▸ **List of tasks**:
1. In the text on epideictic rhetoric below, what book does Jeffrey Walker write in which he claims that epideictic rhetoric predates the rhetoric of courts and politics?
2. Please write the next part of the text on epideictic rhetoric below, picking up after its final sentence.

▸ **Source**:
=-=-=

= Epideictic =

Branch or "eidē" of rhetoric

The epideictic oratory, also called ceremonial oratory or praise-and-blame rhetoric, is one of the three branches, or "species" (eidē), of rhetoric, as outlined in Aristotle's Rhetoric, to be used to praise or blame, during ceremonies.

== Origin and pronunciation ==
The term's root has to do with display or show (δεῖξις deixis). It is a literary or rhetorical term from the Greek ἐπιδεικτικός "for rhetorical effect". It is generally pronounced /ɛpɪˈdaɪktɪk/.

== Characteristics ==
This is rhetoric of ceremony, commemoration, declamation, demonstration, on the one hand, and of play, entertainment and display, including self-display. It is also the rhetoric used at festivals, the Olympic games, state visits and other formal events like the opening and closing ceremonies, and celebrations of anniversaries of important events, including illustrious victories, births, deaths, and weddings. Its major subject is praise and blame, according to Aristotle in the limited space he provides for it in the Art of Rhetoric (Freese translation).

This rhetoric deals with goodness, excellence, nobility, shame, honor, dishonor, beauty, and matters of virtue and vice. The virtues or the "components" of virtue according to Aristotle, were "justice, courage, self-control, magnificence, magnanimity, liberality, gentleness, practical and speculative wisdom" or "reason". Vice was the "contrary" of virtue.

In his book Rhetoric and Poetics in Antiquity, Jeffrey Walker claims that epideictic rhetoric predates the rhetoric of courts and politics, the study of which began in the 5th or 4th century BC with the Sophists. The other two kinds of public speech were deliberative or political speech, and forensic, judicial, or legal speech. Epideictic rhetoric or style is according to Aristotle most appropriate for material that is written or read. In the Art of Rhetoric, Aristotle stated that "The epideictic style is especially suited to written compositions; for its function is reading." (Book III, 12).

== Aristotle on epideixis ==

Aristotle instructs that in creating a speech of praise or blame, the author should consider the attitude of their audience: Will they be moved to see his object of praise (be it a person or a thing) in a new light, or will he be wasting everyone's time by "preaching to the choir"? What values and behavior does this particular audience find praiseworthy? Whether the audience is sympathetic, hostile, or indifferent to their object of praise or blame determines how difficult the task is that lies before them. As Aristotle reminds the reader, "[F]or as Socrates used to say, it is not difficult to praise Athenians in Athens" (Rhetoric, 1367b).

=-=-=

▸ **Data items**:
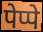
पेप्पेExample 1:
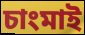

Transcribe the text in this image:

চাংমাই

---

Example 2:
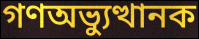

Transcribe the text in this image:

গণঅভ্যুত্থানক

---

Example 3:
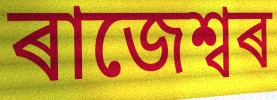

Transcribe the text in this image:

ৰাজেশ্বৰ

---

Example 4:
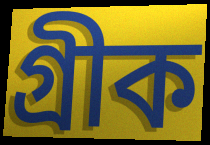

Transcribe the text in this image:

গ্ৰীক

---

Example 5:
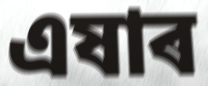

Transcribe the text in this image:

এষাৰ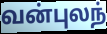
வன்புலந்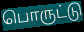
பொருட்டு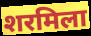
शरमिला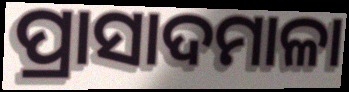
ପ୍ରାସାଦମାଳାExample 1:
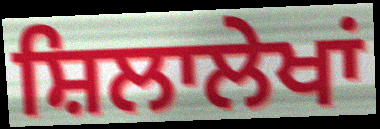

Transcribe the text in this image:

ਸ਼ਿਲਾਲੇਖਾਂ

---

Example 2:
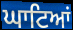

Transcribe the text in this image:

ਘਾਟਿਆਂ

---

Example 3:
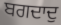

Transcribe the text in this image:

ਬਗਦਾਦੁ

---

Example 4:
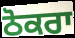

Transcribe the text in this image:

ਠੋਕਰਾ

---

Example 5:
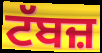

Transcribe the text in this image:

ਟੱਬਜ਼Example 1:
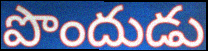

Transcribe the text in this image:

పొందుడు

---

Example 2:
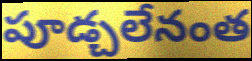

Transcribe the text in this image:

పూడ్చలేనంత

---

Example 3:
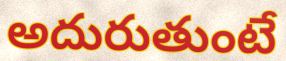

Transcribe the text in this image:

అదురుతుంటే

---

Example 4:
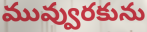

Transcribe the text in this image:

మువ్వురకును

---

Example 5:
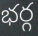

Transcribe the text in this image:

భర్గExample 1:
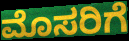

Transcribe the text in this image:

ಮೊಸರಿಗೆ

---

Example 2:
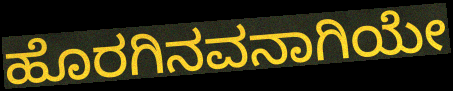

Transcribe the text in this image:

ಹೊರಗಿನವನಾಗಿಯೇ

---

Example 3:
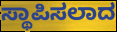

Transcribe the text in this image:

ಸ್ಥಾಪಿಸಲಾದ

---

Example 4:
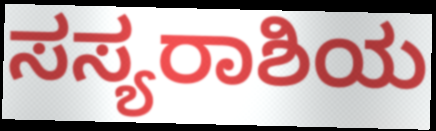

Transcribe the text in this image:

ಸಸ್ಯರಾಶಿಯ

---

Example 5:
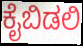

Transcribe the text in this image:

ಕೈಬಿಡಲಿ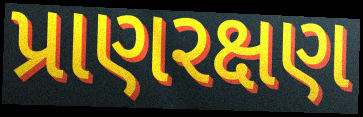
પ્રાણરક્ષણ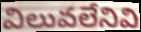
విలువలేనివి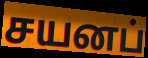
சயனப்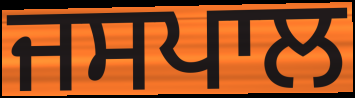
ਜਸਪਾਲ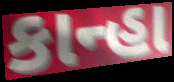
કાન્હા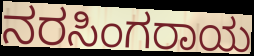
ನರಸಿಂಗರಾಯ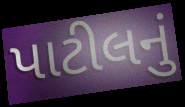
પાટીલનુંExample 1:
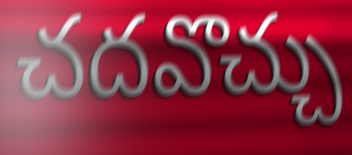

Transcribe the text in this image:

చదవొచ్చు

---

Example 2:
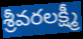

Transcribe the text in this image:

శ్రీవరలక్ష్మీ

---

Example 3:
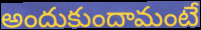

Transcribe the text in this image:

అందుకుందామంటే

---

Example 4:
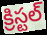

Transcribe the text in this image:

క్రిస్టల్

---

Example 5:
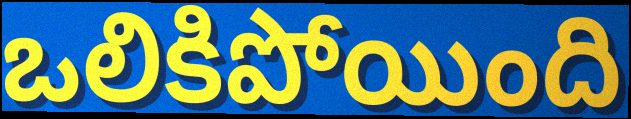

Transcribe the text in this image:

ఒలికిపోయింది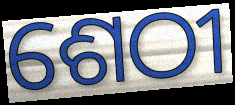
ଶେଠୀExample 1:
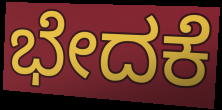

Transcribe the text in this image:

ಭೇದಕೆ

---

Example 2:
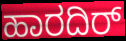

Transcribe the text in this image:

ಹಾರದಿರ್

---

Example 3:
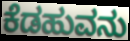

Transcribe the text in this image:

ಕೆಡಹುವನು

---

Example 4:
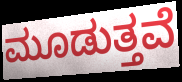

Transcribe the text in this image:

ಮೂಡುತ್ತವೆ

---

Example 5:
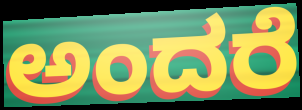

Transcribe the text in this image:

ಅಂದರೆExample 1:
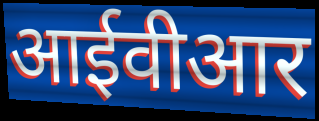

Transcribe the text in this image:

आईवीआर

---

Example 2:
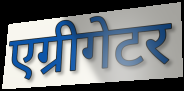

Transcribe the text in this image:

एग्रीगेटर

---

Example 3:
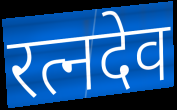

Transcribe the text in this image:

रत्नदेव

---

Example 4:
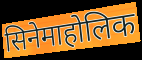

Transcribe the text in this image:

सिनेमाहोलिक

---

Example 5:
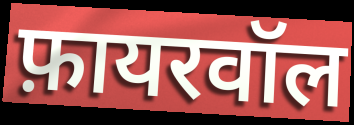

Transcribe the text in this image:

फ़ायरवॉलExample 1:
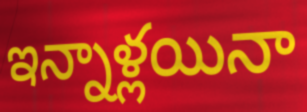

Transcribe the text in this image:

=-=-=

▸ **Replies**:
1. Rhetoric and Poetics in Antiquity

2.
According to Aristotle's conception of epideixis, “the present is the most important; for all speakers praise or blame in regard to existing qualities, but they often make use of other things, both reminding [the audience] of the past and projecting the course of the future” (Rhet. 1358b). Epideixis is Aristotle's least favored and clearly defined topic. Now considered to be the stuff of ceremonies with its exhortations, panegyrics, encomia, funeral orations and displays of oratorical prowess, epideictic rhetoric appears to most to be discourse less about depth and more attuned to style without substance. Still, the Art of Rhetoric is cited as an example of epideictic work.

Epideixis may not deserve the charge of lacking depth. The charge that this branch of rhetoric lacks depth can be countered by the recognition that it systematizes the successful attribution of value (to things, people, or concepts). Attributing value (whether in terms of "the good" and "the bad" or of "virtue" and "vice") to 1) perception, 2) emotions, 3) thought, 4) action, and 5) goals is the fundamental basis of relativistic conceptions of 1) aesthetics, 2) human character, 3) intelligence, 4) ethics, and 5) wisdom. For instance, applying epideixis to 'human perceptions' yields aesthetics, and its application to 'human action' yields fundamental relativistic ethics. Nevertheless, epideixis can always be reduced to simply the study of how best to preach the positive or negative characteristics of creatures, contraptions, concepts (etc.) to an audience. Epideictic rhetoric appeals to - and serves to sway - personal and cultural values, whereas pure deliberative and judicial rhetoric appeal to reason alone.

And, Lockwood, also in The Reader's Figure, describes how readers are figured by their readings, and how readers figure their readings, and that readers can accept the readers' account, and forget their own account of their present and past, and that the rhetor's account is produced by language.

== Modern authors on epideixis ==
For centuries, epideictic oratory was a contested term, for it is clearly present in both forensic and deliberative forms, but it is difficult to clarify when it appears as a dominant discursive form. According to Chaïm Perelman and Lucy Olbrechts-Tyteca, “The speaker engaged in epidictic discourse is very close to being an educator. Since what he is going to say does not arouse controversy, since no immediate practical interest is ever involved, and there is no question of attacking or defending, but simply of promoting values that are shared in the community . . .” (52).
Some of the defining terms for epideictic discourse include declamation, demonstration, praise or blame of the personal, and pleasing or inspiring to an audience.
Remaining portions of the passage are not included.